• _Your objective_: Copy nothing from the entries below except the lines from the one containing "Point to the hill. As (x, y)." through the one containing "Give the box of the potted", and copy those exactly.

___ Data provided

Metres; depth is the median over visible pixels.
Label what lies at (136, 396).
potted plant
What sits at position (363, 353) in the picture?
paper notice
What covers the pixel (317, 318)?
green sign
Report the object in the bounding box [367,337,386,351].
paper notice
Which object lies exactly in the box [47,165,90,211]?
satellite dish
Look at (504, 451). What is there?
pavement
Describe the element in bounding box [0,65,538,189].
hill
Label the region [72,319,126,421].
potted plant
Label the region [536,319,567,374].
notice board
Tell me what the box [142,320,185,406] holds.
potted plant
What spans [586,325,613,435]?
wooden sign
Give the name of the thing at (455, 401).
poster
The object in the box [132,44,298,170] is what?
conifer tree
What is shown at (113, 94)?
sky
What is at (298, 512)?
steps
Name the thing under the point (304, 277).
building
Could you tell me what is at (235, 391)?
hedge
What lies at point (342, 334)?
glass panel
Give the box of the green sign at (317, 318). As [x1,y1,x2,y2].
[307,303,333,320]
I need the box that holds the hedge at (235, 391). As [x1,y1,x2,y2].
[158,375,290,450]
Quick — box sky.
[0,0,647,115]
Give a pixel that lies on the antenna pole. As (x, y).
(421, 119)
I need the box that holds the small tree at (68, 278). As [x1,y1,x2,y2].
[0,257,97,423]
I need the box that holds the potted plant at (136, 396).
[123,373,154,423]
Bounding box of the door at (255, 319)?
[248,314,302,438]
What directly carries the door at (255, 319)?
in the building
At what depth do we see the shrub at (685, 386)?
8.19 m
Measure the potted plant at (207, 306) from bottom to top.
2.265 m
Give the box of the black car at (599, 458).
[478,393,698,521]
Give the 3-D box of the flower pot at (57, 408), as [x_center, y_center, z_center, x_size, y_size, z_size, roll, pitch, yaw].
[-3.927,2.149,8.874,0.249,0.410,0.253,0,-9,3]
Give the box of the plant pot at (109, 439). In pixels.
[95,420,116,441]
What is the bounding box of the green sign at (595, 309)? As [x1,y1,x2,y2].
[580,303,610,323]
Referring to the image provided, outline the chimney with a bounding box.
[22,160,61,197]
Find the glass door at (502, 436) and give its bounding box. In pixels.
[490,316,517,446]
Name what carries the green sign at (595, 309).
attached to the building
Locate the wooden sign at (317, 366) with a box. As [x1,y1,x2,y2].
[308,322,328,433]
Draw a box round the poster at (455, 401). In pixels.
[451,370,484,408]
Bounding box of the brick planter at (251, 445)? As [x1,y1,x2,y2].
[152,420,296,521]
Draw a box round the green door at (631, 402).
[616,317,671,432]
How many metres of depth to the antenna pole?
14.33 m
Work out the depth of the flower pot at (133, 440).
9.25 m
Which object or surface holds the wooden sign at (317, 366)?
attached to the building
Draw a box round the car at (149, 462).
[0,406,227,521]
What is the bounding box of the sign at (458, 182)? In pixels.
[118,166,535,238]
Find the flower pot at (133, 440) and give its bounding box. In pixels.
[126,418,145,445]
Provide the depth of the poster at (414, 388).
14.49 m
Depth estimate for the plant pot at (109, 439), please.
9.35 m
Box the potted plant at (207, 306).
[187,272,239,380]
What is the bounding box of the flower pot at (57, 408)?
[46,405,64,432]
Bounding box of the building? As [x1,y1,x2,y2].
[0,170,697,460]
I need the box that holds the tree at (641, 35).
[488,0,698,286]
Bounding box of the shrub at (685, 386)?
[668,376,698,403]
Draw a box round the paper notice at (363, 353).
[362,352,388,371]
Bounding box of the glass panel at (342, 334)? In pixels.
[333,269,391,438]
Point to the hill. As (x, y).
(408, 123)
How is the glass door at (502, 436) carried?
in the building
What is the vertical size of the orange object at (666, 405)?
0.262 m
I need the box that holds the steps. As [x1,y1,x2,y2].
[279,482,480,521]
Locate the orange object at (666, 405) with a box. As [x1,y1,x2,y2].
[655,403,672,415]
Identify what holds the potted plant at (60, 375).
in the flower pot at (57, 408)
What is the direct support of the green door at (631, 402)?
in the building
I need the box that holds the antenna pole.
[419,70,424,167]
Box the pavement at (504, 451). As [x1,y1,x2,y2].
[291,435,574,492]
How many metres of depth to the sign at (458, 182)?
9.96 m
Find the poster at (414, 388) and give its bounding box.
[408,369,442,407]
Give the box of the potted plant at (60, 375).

______
___ Data provided

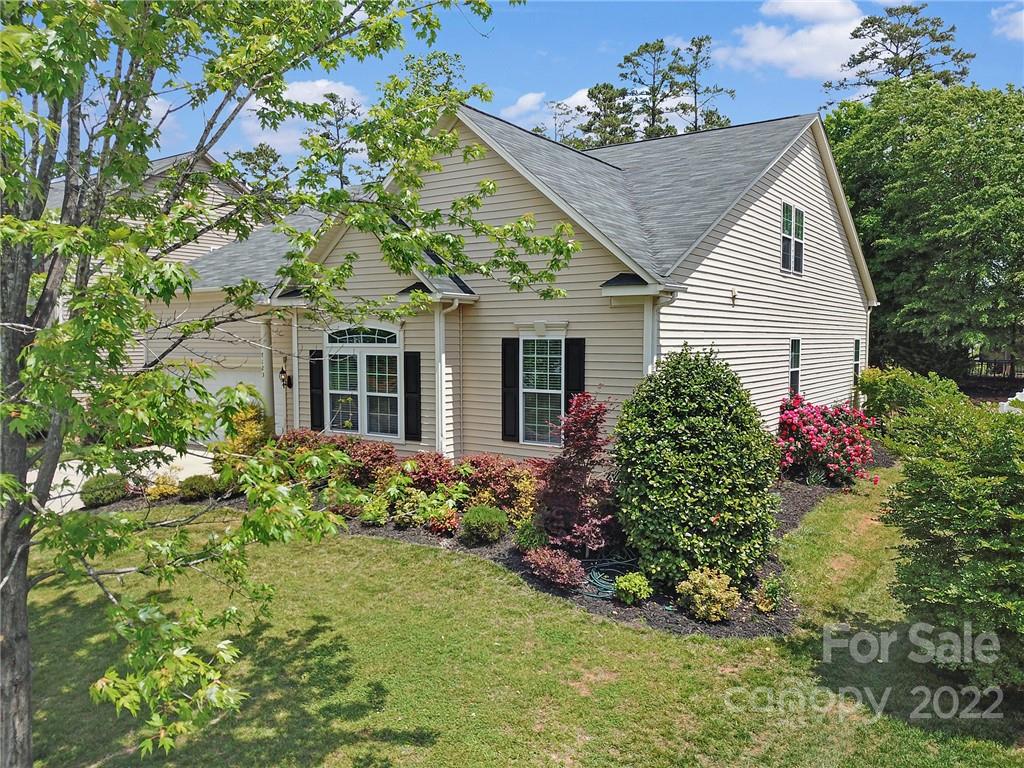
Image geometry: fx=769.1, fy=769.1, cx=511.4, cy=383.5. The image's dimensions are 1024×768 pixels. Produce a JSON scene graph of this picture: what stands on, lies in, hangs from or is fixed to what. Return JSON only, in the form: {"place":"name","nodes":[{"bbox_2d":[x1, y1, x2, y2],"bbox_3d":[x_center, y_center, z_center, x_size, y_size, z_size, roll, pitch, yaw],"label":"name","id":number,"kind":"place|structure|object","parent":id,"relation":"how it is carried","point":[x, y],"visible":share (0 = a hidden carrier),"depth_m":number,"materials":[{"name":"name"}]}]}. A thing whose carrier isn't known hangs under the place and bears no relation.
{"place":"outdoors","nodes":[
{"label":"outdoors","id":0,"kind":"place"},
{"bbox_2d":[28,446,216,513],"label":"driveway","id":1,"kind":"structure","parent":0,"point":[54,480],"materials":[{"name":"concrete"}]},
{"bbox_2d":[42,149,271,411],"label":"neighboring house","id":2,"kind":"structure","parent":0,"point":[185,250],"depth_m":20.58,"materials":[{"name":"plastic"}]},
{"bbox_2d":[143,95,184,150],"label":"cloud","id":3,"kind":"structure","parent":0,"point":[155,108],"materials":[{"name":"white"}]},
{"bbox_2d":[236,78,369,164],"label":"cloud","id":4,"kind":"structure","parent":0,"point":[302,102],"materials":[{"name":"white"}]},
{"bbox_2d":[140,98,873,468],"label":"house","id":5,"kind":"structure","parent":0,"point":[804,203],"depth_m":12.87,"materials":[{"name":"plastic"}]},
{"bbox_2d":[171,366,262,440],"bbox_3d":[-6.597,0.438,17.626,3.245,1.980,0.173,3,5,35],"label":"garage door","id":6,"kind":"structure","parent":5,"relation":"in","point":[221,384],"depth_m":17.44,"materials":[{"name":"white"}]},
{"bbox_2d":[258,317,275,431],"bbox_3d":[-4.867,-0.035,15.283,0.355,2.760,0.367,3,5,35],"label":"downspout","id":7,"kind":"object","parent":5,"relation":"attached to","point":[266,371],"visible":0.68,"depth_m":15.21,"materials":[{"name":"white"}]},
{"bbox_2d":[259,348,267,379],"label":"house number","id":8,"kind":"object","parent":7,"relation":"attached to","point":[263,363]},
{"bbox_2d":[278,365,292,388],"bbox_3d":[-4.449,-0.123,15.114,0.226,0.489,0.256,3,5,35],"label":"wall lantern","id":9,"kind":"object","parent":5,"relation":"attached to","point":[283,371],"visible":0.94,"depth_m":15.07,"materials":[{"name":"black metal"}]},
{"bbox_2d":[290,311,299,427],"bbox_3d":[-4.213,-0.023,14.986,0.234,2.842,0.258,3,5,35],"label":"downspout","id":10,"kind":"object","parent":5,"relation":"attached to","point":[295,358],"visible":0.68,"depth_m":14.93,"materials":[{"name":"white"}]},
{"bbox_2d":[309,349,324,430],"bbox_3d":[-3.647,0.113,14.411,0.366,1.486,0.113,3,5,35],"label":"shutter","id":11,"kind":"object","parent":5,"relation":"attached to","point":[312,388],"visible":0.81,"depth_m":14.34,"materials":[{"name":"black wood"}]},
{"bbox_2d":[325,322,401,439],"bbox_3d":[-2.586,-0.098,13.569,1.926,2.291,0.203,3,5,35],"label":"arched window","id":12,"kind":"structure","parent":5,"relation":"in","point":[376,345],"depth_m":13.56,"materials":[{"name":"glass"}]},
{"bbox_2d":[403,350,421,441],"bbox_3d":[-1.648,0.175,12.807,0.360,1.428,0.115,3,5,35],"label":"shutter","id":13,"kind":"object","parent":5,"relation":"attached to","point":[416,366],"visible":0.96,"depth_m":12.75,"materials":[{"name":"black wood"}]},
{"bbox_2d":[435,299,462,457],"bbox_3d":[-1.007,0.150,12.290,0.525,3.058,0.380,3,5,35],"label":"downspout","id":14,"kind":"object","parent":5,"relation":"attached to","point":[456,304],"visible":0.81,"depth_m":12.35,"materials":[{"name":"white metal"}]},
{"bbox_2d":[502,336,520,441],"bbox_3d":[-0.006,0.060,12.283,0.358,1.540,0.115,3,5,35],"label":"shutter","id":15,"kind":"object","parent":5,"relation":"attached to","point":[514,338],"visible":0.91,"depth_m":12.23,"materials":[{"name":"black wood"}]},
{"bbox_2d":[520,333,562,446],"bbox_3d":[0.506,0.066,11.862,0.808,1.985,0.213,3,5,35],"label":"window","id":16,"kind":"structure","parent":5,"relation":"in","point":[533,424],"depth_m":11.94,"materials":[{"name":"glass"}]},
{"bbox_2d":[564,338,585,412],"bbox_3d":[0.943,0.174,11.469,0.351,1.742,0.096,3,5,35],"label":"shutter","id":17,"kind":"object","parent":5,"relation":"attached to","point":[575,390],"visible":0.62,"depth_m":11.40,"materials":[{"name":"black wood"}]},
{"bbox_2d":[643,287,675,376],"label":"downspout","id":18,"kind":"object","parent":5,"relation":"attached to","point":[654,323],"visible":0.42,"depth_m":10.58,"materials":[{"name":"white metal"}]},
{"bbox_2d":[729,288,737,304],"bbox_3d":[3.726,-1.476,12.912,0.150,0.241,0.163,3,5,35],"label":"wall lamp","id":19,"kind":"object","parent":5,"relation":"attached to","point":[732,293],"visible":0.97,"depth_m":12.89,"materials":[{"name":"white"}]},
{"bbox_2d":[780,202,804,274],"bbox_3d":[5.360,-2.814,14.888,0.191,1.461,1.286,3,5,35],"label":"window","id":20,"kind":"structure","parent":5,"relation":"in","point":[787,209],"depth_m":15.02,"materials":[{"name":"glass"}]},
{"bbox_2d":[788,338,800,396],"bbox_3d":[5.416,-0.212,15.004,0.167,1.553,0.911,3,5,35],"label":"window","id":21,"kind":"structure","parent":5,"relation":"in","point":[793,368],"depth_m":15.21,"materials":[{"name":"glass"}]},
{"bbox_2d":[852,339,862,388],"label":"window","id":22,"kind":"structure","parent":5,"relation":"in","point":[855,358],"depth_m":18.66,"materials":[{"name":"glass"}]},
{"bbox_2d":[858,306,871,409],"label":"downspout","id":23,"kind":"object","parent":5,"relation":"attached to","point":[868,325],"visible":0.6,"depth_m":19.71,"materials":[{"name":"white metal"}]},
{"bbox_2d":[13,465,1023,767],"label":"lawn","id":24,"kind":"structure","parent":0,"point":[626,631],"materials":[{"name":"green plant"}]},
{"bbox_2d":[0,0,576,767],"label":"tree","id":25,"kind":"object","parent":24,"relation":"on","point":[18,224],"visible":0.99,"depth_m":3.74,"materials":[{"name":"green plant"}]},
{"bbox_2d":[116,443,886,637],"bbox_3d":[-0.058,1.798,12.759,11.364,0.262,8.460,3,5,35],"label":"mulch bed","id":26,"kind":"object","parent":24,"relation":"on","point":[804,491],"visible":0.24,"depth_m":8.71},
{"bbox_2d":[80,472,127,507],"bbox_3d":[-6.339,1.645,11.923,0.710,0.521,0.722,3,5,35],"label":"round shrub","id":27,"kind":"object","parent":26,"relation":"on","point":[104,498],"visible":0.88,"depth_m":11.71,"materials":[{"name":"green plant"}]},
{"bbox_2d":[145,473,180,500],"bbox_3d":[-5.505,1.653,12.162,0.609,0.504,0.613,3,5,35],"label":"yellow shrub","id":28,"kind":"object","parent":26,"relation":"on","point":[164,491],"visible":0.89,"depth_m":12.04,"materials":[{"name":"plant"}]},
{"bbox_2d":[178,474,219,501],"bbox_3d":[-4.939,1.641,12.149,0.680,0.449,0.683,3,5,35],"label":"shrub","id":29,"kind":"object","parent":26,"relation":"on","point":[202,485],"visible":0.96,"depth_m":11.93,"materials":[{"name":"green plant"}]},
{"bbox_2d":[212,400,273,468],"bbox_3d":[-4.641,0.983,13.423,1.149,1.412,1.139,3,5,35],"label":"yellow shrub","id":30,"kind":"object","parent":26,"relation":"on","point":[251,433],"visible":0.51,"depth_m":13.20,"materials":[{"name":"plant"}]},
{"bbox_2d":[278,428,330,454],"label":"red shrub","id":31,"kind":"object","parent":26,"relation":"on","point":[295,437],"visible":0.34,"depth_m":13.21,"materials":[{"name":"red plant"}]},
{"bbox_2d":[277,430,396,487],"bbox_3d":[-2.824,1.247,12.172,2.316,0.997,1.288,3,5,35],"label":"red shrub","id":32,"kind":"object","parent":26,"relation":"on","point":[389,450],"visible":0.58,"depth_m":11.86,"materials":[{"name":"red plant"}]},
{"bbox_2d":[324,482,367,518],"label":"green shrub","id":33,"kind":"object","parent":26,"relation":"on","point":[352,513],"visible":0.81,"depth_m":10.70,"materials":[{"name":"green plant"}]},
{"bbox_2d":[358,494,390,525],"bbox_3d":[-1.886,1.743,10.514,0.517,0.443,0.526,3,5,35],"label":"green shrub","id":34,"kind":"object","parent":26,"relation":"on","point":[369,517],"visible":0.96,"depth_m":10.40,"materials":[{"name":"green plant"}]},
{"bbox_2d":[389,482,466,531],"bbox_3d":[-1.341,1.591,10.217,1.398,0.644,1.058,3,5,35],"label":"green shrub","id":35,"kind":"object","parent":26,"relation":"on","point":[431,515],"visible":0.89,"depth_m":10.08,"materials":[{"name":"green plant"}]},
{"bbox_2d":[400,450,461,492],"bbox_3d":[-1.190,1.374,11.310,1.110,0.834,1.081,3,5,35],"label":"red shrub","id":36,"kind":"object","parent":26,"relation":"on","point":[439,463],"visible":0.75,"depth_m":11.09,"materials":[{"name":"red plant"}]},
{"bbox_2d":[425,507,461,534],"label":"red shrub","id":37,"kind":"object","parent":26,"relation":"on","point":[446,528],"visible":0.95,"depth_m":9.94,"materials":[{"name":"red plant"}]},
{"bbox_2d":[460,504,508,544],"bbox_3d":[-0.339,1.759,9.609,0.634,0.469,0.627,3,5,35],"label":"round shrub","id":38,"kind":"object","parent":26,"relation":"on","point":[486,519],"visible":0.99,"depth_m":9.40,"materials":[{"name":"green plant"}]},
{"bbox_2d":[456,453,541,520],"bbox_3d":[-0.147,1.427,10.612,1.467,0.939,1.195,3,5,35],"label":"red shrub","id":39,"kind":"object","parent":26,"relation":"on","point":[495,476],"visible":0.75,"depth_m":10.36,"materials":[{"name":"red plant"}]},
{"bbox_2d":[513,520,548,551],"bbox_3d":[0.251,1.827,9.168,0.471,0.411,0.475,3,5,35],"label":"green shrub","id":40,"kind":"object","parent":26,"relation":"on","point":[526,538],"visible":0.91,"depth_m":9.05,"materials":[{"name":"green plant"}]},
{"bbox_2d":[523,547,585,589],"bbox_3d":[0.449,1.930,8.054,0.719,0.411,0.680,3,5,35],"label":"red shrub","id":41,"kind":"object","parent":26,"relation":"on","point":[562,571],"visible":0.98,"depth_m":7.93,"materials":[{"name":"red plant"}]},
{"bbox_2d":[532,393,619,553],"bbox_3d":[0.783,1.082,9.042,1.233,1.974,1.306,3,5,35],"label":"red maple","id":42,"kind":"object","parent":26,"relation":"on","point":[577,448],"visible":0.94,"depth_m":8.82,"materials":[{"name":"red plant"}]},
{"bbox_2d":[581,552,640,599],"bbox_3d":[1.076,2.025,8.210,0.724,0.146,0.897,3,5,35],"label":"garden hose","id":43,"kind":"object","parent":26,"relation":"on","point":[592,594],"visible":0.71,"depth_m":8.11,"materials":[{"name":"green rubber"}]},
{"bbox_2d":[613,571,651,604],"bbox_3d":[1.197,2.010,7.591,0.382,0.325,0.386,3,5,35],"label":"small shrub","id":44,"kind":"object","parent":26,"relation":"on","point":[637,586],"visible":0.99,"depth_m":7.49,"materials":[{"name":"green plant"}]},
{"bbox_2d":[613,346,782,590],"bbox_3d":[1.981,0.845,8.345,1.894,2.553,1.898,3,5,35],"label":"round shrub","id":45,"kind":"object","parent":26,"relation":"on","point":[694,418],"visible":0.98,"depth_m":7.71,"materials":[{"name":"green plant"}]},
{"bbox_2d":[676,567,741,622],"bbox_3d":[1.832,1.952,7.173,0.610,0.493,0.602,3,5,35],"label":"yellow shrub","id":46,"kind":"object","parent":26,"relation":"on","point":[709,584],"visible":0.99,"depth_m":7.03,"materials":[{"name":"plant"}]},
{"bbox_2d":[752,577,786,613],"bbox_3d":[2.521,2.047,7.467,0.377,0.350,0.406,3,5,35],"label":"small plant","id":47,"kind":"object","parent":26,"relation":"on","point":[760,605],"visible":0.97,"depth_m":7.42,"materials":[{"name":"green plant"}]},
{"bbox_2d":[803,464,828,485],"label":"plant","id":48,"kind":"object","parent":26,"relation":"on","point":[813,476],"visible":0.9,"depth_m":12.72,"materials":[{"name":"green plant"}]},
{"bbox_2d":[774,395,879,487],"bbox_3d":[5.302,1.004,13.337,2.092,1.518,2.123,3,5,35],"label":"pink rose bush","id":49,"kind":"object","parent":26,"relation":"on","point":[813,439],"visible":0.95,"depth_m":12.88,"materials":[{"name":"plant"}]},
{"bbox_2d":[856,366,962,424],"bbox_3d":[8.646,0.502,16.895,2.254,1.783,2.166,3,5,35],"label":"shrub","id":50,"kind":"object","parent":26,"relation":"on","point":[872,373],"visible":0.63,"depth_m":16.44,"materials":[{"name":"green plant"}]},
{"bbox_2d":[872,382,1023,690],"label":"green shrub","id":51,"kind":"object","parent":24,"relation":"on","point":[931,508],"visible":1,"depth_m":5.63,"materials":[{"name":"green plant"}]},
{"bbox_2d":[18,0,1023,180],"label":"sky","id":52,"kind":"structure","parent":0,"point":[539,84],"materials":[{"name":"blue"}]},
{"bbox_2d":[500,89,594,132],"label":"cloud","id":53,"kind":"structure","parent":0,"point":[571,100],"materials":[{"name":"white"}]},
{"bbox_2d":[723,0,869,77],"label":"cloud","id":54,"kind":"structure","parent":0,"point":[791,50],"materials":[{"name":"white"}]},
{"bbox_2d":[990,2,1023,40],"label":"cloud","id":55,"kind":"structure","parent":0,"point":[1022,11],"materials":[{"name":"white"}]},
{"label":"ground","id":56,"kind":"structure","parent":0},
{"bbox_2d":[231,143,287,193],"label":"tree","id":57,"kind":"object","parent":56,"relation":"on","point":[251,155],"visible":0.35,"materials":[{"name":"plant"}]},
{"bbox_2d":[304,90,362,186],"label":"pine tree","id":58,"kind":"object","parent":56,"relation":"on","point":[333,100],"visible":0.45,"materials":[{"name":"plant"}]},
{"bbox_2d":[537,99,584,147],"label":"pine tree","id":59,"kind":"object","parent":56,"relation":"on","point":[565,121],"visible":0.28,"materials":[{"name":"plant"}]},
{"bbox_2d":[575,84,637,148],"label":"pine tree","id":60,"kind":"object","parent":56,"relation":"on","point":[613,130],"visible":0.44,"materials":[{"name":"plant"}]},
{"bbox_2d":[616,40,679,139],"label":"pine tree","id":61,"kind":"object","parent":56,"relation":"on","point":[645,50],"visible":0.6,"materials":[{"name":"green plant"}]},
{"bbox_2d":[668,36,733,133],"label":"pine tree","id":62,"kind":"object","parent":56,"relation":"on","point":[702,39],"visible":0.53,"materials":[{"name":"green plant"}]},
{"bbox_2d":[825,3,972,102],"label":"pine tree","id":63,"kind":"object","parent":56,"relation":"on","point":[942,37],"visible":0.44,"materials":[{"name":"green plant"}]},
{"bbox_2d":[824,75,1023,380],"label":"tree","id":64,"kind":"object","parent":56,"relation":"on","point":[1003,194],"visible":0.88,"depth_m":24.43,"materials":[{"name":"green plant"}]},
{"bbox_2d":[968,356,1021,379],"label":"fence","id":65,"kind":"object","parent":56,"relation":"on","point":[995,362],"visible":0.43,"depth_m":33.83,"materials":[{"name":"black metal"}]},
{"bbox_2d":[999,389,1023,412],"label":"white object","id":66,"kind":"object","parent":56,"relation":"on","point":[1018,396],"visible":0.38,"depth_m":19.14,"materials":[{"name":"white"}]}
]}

______

• _Reply_:
Point to the hill. As (x, y).
(408, 123)
How is the glass door at (502, 436) carried?
in the building
What is the vertical size of the orange object at (666, 405)?
0.262 m
I need the box that holds the steps. As [x1,y1,x2,y2].
[279,482,480,521]
Locate the orange object at (666, 405) with a box. As [x1,y1,x2,y2].
[655,403,672,415]
Identify what holds the potted plant at (60, 375).
in the flower pot at (57, 408)
What is the direct support of the green door at (631, 402)?
in the building
I need the box that holds the antenna pole.
[419,70,424,167]
Box the pavement at (504, 451). As [x1,y1,x2,y2].
[291,435,574,492]
How many metres of depth to the sign at (458, 182)?
9.96 m
Find the poster at (414, 388) and give its bounding box.
[408,369,442,407]
Give the box of the potted plant at (60, 375).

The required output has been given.